President Trump has expressed dissatisfaction with the pace of Fed rate cuts, adding to uncertainty about Fed leadership and policy direction.

  • The US president has said that the Fed "must substantially lower interest rates now."
  • While the president said that removing the Fed chief is "highly unlikely," he also said he didn't "rule out anything."
  • The US president's decision to fire the Bureau of Labor Statistics (BLS) commissioner following a disappointing July labor report underlined his willingness to challenge the autonomy of traditionally independent institutions.

But the chances of a direct challenge to the Fed's autonomy are unlikely, in our view.

  • A decision to fire the Fed chair would likely cause a backlash in financial markets, calling into question the long-term outlook for price stability and adding a risk premium to US Treasuries.
  • Our view is that the White House would be unwilling to take this risk.
  • Removing Powell before the end of his term in May 2026 would face legal challenges.

So, we do not expect the appeal of US Treasuries to be undermined by worries over Fed independence, and we continue to view quality bonds as attractive.
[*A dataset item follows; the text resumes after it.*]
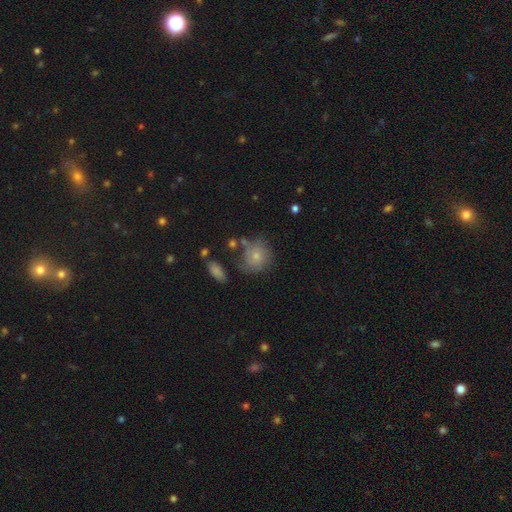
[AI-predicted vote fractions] smooth_or_featured: smooth (p=0.64) [alt: featured or disk p=0.27]
how_rounded: round (p=0.80) [alt: in between p=0.19]
merging: none (p=0.54) [alt: minor disturbance p=0.26]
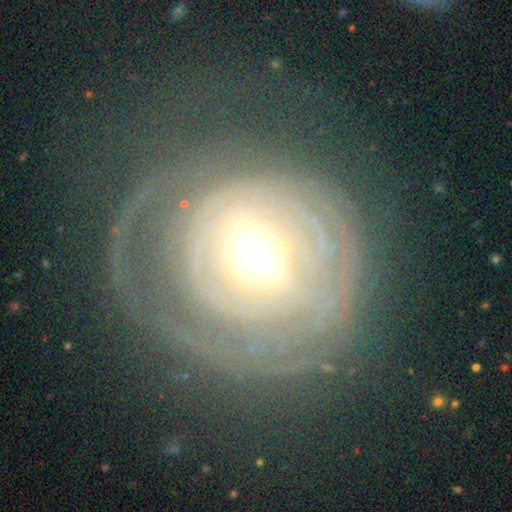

  • With Fed decisions still being guided by economic data, rather than political pressure, we expect rates to come down by 100 basis points by June 2026, especially following the weak jobs data for July.
  • This will further erode the value of cash deposits, adding to the appeal of the durable income offered by quality bonds, including US Treasuries, which we expect to retain their role as the linchpin of the global financial system.

New this week

Speaking at Jackson Hole, ECB President Christine Lagarde called central bank independence “vital” for stability, warning that undermining autonomy risks making monetary policy “dysfunctional.” While Powell did not address the issue, President Trump renewed his criticism, saying, “We call him too late for a reason,” and reiterated his threat to fire Fed Governor Lisa Cook over a separate matter.

Did you know?

  • While the president has the authority to initiate removal proceedings “for cause” against a Federal Reserve governor, the legal standards and their applicability to the chair remain subject to interpretation. No Fed governor has ever been sacked “for cause.” The framework for Fed independence, established by the 1951 Treasury-Fed accord, has endured previous political challenges.
  • A move to dismiss the Fed chair could raise questions about the long-term credibility of US monetary policy and the Fed's independence, which has historically been viewed as a key pillar of the financial system.

Investment view

High grade and investment grade bonds offer an attractive risk-reward proposition, in our view. We do not expect risks to the Fed's independence to change this. With rate cuts likely to resume later in the year, we believe quality fixed income offers a way to lock in attractive yields.